2015.96: Wilco Water
There must be something in the water in Williamson County, Texas. After defeating John Bradley (that asshole), Jana Duty, who had never prosecuted an adult felony case, became District Attorney.
For her first adult felony jury trial, Duty chose a "delayed strangulation" case that even Bradley had recognized to be a dog. She bought found a witness who would testify that strangulation could cause death up to two years later.
During the trial there was an issue about Duty hiding evidence (my understanding is that the defense lawyer had asked her for a video; Duty had said she didn't have it; at trial it turned out that she had had it, and knew she had), and a mistrial was declared. When Duty wanted to retry the case, the defense said, "not so fast," arguing (essentially) that retrial was jeopardy-barred because it was the prosecutor's misconduct that had caused the mistrial.

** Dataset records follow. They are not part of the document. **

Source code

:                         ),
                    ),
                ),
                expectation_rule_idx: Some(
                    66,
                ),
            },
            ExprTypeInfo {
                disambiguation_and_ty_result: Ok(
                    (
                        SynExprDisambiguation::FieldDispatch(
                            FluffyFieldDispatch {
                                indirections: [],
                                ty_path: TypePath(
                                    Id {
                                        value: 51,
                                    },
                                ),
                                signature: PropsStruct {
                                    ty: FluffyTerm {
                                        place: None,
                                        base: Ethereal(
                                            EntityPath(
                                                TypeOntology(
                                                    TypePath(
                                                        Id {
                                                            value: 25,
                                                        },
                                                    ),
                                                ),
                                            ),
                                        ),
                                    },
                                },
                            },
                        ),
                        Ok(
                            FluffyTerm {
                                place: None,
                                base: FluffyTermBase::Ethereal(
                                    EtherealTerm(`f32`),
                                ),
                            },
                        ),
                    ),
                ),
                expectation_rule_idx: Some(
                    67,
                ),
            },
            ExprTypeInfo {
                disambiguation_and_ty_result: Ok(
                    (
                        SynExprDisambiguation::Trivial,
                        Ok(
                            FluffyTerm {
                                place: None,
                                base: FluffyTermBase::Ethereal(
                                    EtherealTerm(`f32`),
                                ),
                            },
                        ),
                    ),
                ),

In the course of these proceedings, on March 20 Duty had sought a gag order from the court. On April 9 the court had issued the gag order. Then on May 7 Duty violated the gag order that she had requested by talking to the Austin American Statesman about a defense motion. The judge scheduled a hearing on May 8, and ordered Duty to be there.
She didn't show up
because the judge wouldn't tell her what it was about, and because it was only going to be a 10- to 15-minute hearing......After missing that hearing, Duty sent an email to Kennon and other attorneys in the case that said: "If you feel I need to be reprimanded for communicating with the Statesman, I understand. But making a public spectacle out of punishing me just hurts everyone. No one will come out unscathed."
(This is really one of those read-the-whole-article situations.)
After missing the hearing, in May Duty also sent one of her minions to file a motion to rescind the gag order, contending that it was unconstitutional.
And of course in July Duty filed a petition for writ of mandamus with the Court of Criminal Appeals, complaining that the district court had not been authorized to issue the gag order that she had asked it to issue. This was after she had tried to file petitions for writs of mandamus related to the same murder case in the Third Court of Appeals in May and June.
To recap:
March 20: Request gag order.
April 9: Get gag order.
May 6: Violate Gag order.
May 8: Blow off hearing.
May 13: Move to rescind gag order.
May 27: File mandamus in Austin Court of Appeals.
June 9: File mandamus in Austin Court of Appeals.
July 16: File mandamus in Court of Criminal Appeals.
In August visiting judge Doug Shaver (a retired judge out of Harris County) heard the contempt proceeding against Duty, and promptly sentenced her to 10 days in jail and a $500 fine.
Jana Duty's Mugshot
Sometimes people who are batshit insane don't realize that it is obvious to the rest of the world that they are batshit insane. In any rational county, Jana Duty wouldn't make it through the next Republican primary. She has made a laughingstock of them and cost the county a fortune.
Unfortunately, sometimes counties that are batshit insane don't realize that it is obvious to the rest of the world that they are batshit insane.